Even though we had been in an equatorial climate for 3 weeks we were hit by the heat in Doha. Luckily the airport has been updated and it is air conditioned and cool, but it is very small and there is very little to do. Not much fun when you have a 9 hour transit. We could have paid to go in elounge but once again Ramadan restrictions thwarted our plans. They were only serving snacks, no alcohol and for some reason there were no showers allowed. So we slummed it on the public seats like everyone else.
Unsurprisingly, There were large numbers of Muslims in the airport and at one point a group gathered around one man, with the men sat on the floor at his feet and the women on seats. He seemed to be preaching and was very loud keeping us all awake.
ate, played cards and drank coffee to pass the time. Toby struck up a conversation with a security guard from Kenya who was on his break. They chatted about books and Toby ended up leaving his book for Fredrick to read.

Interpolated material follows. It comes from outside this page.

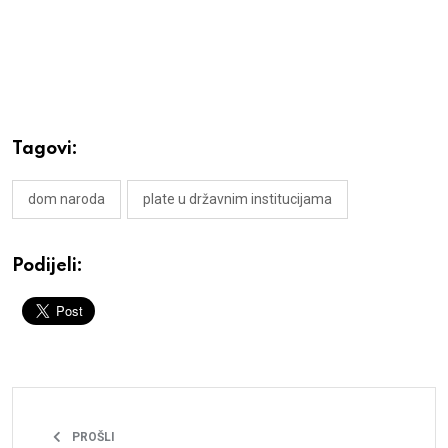
Tagovi:
dom naroda
plate u državnim institucijama
Podijeli:
PROŠLI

Some how the time passed and it was on to the next flight. The guy across the aisle from Harriet was very upset about not having a window and made a big fuss. Eventually the steward suggested he could move but he remained where he was. Were we cynical thinking he wanted to be upgraded to the empty business class?
When we arrived in Athens we took the bus to Sintagma Square. Even tough it was 7 pm
it was boiling ot and Harriet was confused whether it was evening or morning. We got hot and bothered trying to figure out where the metro was with 3 huge bags and then to find the hotel once we got back above ground. We wouldn't have won the Amazing Race!
The hotel was a nice hotel, but the area was decidedly sleazy. As we walked to find a restaurant we passed a porn shop and prostitutes on the
corner. The restaurant was recommended by Lonely Planet (of course) and was a beautiful old taverna that reminded us of the Batavia Cafe in Jakarta. We ordered, and ate, far too much, but enjoyed the bread as a welcome change for rice.
Crossing the road was tricky. We kept expecting the cars to slow down and go around us and then remembered we had to wait for green men and traffic lights and that cars had the right of way. There were dogs everywhere just like Indonesia and it was still hot even when it was dark, prompting Harriet to comment it was like a white Asia. And with that thought we went to bed.